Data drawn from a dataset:
□ □ □ □ □
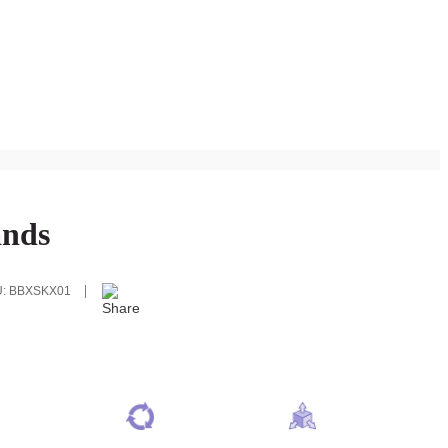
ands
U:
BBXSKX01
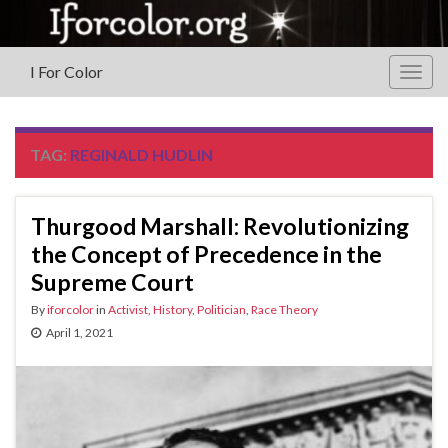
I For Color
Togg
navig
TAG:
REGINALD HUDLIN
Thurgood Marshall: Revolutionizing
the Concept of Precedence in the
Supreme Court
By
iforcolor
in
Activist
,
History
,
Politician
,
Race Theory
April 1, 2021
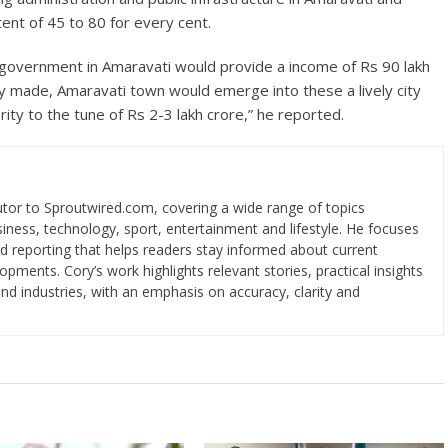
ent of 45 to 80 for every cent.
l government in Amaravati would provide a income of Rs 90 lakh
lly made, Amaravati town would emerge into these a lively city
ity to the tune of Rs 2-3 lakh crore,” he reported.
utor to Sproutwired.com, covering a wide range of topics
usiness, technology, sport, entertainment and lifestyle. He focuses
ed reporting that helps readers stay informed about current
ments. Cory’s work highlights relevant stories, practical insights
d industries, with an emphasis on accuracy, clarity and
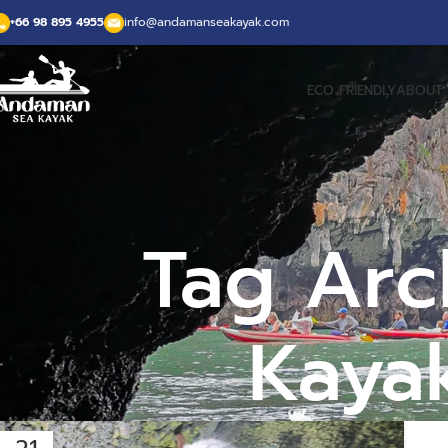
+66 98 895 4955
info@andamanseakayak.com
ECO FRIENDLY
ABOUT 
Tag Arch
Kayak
□ □ □ □ □
**Requirement**
Report how many lines of the data above contain the word "would", treating uppercase and lowercase as different. Give only the number.

**Exercise answer**
2